▶ [Problem details]:
Only the text of the records belongs in the answer; the pictures must be dropped.

------ Data for processing ------

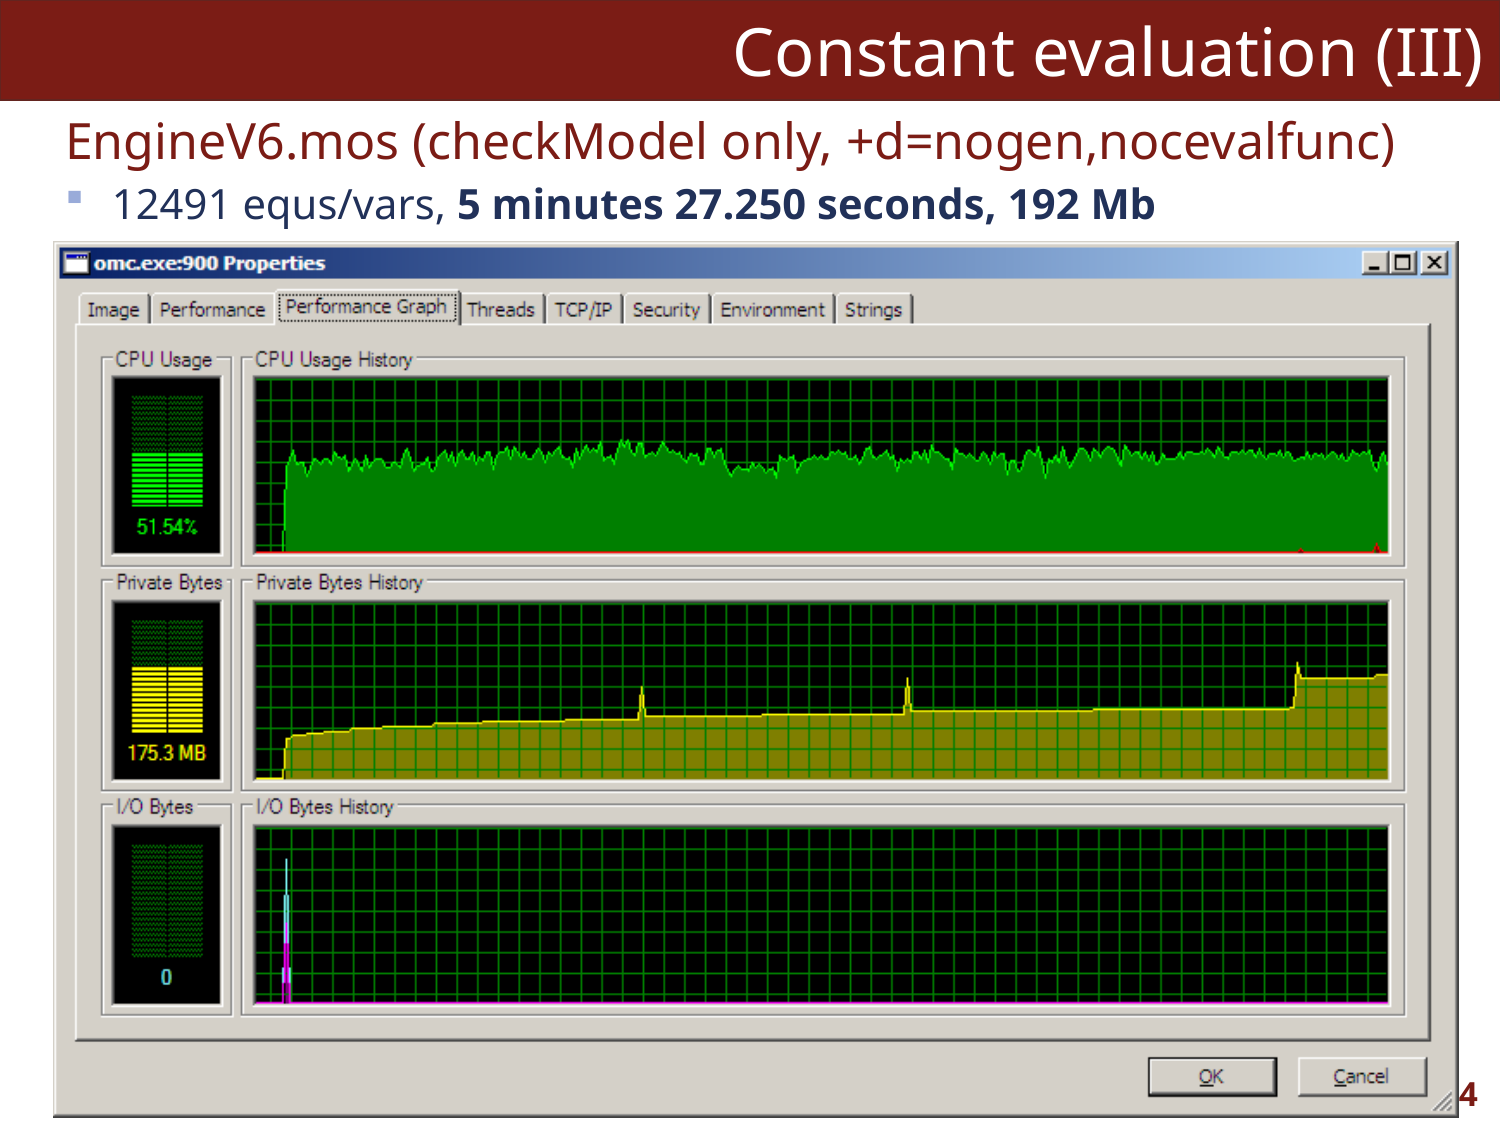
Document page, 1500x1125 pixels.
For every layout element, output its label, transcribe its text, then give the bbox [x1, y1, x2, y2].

slide_number 14 [1464, 1065, 1494, 1116]
list EngineV6.mos (checkModel only, +d=nogen,nocevalfunc) 12491 equs/vars, 5 minutes 27.250 seconds, 192 Mb [49, 101, 1451, 242]
title Constant evaluation (III) [274, 0, 1500, 101]
picture [52, 240, 1459, 1118]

------

▶ [Solution to the exercise]:
Document page, 1500x1125 pixels.
For every layout element, output its label, transcribe its text, then give the bbox [x1, y1, x2, y2].

slide_number 14 [1464, 1065, 1494, 1116]
list EngineV6.mos (checkModel only, +d=nogen,nocevalfunc) 12491 equs/vars, 5 minutes 27.250 seconds, 192 Mb [49, 101, 1451, 242]
title Constant evaluation (III) [274, 0, 1500, 101]
picture [52, 240, 1459, 1118]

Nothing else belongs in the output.